*Tasks and exercises*
1 - According to the article on Lucid's DreamDrive, how many radar units does the system use?
2 - Carry on the article about Lucid's DreamDrive from its last sentence.

*Selected passage*
◆ ◆ ◆ ◆ ◆

The latest drop in Lucid’s drip-drip prelude to its September 9th reveal of the slippery looking Air, its first model, is its driver assistance sensor suite. The moniker they’ve chosen for the comprehensive setup -which includes a monstrous 32-sensor count!—is “DreamDrive,” and it’s akin to Cadillac’s Super Cruise in that it promises a lot (Super! Dream!) while astutely steering clear of the suggestion of autonomy that apparently has caused some of Tesla’s Autopilot users to recklessly play smartphone games or take 70-mph naps.
But it’s that 32-sensor suite that’ll make DreamDrive either a fantasy or a nightmare, and the sheer number of sensors, at least, is certainly promising. There are 14 cameras: Three forward-facing, four side- and rear-facing, four surround-view, a rear-facing, a rear-facing fisheye, and lastly, a driving monitoring one. There are five radar units. One is a forward-facing long-range sensor, and the other four are short-range ones. Twelve short-range ultrasonic sensors handle near-field detection, and lastly, a high-resolution, long-range, 125-beam (equivalent), forward-facing Lidar maps the three-dimensional space ahead of the car. Mic drop.

◆ ◆ ◆ ◆ ◆

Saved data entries
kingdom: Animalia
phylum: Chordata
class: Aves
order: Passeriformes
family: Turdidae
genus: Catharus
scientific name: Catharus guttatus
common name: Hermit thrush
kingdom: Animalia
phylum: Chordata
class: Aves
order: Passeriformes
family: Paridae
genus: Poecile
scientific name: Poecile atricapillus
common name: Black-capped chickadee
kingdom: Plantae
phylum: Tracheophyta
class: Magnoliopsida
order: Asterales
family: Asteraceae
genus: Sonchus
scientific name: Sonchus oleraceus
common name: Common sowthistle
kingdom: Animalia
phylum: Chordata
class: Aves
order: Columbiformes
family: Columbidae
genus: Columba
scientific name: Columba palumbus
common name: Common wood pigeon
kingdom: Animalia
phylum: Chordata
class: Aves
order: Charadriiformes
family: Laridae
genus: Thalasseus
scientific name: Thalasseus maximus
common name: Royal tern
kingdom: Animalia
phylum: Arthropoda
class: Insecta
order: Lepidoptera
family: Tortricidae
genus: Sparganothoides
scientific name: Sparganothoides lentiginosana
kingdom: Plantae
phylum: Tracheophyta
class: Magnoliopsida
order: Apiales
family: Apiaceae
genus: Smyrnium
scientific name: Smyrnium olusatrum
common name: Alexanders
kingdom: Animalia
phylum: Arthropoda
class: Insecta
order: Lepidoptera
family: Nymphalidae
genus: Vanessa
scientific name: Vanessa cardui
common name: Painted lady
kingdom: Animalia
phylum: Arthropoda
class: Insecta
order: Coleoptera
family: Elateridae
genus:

◆ ◆ ◆ ◆ ◆

*Responses by task*
1 - Five: one forward-facing long-range unit and four short-range ones.

2 -
This will be only the second appearance of Lidar in a production vehicle, after the Audi A8’s Traffic Jam Pilot (which does not yet achieve its SAE Level 3 autonomy potential due to regulatory tangles) and the first to combine it with the sort of hands-free, video-driver-monitoring that’s made Super Cruise the toast of driving while you’re eating toast. Lucid describes DreamDrive as SAE Level 2-capable, with 19 assist features at launch (8 more come later) and Level 3-ready via future over-the-air updates. Underpinning it is an unusual high-speed Ethernet Ring communication, which offers redundancies for the Air’s steering and brakes.
Partnering with Continental, Bosch, and Here, and integrated by Lucid under the direction of Dr. Eugene Lee, Senior Director of ADAS and Autonomous Driving, DreamDrive will be standard on every early version of the Air. And it’s going to make for an interesting Battle Bot contest with Super Cruise and Autopilot’s saga-like roll-out of the Full Self Driving feature, which famously shuns Lidar but bets big on camera vision and AI judgement that’s being harvested from the Tesla fleet.